Wednesday, March 20, 2019
12 p.m. – 1 p.m.
Room 110, Stephen Robert '62 Hall, 280 Brook Street
Why does America focus so much attention and resources on improbable foreign threats (like transnational terrorism, Iran, and North Korea), while comparatively underinvesting in reducing the harms, risks, and threats that are far more consequential and lethal to its citizens (from noncommunicable diseases, to drug overdoses, to hospital infections)? In addressing this question, Micah Zenko and Michael Cohen’s Clear and Present Safety details the once-unimaginable and sustained gains in human development around the world; the history, costs, and consequences of foreign threat inflation; and how to re-orient U.S. grand strategy to safeguard Americans from their actual and preventable domestic harms.

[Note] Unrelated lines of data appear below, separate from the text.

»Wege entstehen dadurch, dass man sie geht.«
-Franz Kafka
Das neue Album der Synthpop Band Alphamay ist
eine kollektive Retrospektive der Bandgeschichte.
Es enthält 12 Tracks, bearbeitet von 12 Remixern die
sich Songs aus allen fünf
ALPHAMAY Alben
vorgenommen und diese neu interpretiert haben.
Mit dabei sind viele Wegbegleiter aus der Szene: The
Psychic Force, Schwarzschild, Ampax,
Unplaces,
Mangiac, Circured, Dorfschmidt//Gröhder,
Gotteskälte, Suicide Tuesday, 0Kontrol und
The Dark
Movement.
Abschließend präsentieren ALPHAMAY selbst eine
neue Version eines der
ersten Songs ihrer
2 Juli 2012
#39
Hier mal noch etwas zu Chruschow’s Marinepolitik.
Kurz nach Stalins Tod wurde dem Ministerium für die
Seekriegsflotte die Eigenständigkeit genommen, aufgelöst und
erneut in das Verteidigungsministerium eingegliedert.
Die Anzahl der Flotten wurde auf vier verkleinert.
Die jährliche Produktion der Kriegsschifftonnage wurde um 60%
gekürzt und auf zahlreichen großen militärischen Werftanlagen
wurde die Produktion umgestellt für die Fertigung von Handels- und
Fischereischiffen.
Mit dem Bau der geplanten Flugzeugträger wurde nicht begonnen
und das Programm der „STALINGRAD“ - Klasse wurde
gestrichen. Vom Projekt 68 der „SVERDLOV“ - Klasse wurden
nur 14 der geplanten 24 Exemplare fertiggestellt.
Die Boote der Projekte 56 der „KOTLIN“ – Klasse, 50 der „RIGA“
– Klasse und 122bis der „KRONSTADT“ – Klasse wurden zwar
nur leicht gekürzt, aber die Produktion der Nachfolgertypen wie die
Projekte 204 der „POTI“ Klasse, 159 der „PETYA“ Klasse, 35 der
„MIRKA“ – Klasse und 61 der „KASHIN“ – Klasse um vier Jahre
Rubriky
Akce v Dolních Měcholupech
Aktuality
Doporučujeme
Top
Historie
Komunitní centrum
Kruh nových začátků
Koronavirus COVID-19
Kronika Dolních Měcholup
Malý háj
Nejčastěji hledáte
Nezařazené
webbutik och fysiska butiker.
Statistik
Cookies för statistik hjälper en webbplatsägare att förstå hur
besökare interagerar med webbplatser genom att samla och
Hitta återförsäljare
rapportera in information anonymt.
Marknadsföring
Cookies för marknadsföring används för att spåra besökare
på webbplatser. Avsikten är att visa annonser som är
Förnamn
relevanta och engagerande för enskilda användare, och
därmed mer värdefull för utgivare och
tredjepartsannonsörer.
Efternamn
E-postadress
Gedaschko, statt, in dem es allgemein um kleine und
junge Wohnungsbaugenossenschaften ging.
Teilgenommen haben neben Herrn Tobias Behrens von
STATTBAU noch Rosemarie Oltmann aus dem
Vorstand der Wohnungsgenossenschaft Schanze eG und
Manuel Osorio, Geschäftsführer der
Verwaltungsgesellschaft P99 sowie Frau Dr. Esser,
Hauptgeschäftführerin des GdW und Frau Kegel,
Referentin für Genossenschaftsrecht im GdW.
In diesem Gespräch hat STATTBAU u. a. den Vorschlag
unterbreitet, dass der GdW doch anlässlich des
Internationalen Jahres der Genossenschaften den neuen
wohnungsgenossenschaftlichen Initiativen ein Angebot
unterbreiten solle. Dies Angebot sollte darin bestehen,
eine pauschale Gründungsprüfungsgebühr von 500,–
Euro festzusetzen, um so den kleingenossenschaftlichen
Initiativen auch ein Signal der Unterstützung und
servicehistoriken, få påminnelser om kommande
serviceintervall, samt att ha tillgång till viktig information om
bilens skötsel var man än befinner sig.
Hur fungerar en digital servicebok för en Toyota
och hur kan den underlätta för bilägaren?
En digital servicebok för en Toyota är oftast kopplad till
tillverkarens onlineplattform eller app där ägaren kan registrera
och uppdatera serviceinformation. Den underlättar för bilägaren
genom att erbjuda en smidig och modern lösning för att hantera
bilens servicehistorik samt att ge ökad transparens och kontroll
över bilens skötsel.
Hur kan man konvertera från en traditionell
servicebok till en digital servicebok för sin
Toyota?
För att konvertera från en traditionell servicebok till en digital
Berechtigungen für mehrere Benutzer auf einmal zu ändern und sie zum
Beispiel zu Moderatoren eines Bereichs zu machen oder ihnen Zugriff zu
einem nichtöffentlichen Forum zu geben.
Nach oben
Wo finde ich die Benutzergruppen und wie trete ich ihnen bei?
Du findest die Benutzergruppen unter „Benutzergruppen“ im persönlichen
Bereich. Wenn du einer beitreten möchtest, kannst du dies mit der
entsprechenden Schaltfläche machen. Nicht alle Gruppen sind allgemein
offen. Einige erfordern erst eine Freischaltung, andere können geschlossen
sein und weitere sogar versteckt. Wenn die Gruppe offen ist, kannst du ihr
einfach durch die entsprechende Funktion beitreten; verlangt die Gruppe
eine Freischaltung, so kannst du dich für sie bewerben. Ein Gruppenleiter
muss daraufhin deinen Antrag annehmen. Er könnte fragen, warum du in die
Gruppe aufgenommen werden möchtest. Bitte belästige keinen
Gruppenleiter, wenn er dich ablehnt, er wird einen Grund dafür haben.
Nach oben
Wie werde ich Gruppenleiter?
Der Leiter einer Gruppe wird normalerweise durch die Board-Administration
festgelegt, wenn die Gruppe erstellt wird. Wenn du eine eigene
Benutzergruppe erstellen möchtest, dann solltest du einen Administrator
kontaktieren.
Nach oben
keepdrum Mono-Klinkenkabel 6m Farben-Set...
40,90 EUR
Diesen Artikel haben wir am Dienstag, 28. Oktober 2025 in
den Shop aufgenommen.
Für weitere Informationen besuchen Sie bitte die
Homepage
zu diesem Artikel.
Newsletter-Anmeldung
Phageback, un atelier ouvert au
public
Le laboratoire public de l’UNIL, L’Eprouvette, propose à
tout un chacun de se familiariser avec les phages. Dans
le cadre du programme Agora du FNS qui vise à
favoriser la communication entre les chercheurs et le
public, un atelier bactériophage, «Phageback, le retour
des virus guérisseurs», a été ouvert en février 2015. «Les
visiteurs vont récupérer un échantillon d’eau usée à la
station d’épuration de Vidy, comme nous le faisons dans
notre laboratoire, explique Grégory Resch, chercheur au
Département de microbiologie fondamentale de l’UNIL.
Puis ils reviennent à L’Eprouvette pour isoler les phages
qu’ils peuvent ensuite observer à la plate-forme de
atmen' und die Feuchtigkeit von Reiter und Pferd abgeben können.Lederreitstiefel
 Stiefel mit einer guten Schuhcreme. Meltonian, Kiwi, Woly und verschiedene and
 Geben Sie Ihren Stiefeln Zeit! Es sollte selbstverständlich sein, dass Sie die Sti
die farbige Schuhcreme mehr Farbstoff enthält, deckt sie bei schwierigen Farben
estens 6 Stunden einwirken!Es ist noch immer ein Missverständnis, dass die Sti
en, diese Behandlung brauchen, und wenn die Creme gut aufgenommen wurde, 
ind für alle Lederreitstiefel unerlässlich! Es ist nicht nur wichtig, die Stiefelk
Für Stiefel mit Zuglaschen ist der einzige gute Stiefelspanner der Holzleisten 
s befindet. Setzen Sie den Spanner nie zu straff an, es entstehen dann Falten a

The forthcoming book has received widespread advance praise:
"Cohen and Zenko lay out a reality that’s purposefully been overlooked by all the paranoia peddlers invested in a dystopian alternative.” – Former Secretary of State John Kerry
“The book is an urgent reminder that the business of threat-inflation is hazardous to our health and welfare, leading us to ignore more serious issues. Smart, incisive and full of revealing facts and statistics, it should be required reading not only for policy-makers but for all Americans.”—Rosa Brooks, Georgetown University
Michael Cohen is a columnist for the Boston Globe. He is also the author of “American Maelstrom: The 1968 Election and the Politics of Division” and the co-author of the forthcoming “Clear and Present Safety: The World Has Never Been Better and Why That Matters to Americans.” Michael has written about national politics and international affairs for dozens of news outlets, including as a columnist for the Guardian, Foreign Policy and World Politics Review. He previously worked as a speechwriter at the US State Department, has been a fellow at New America Foundation and the Century Foundation, and a lecturer at Columbia University’s School of International and Public Affairs.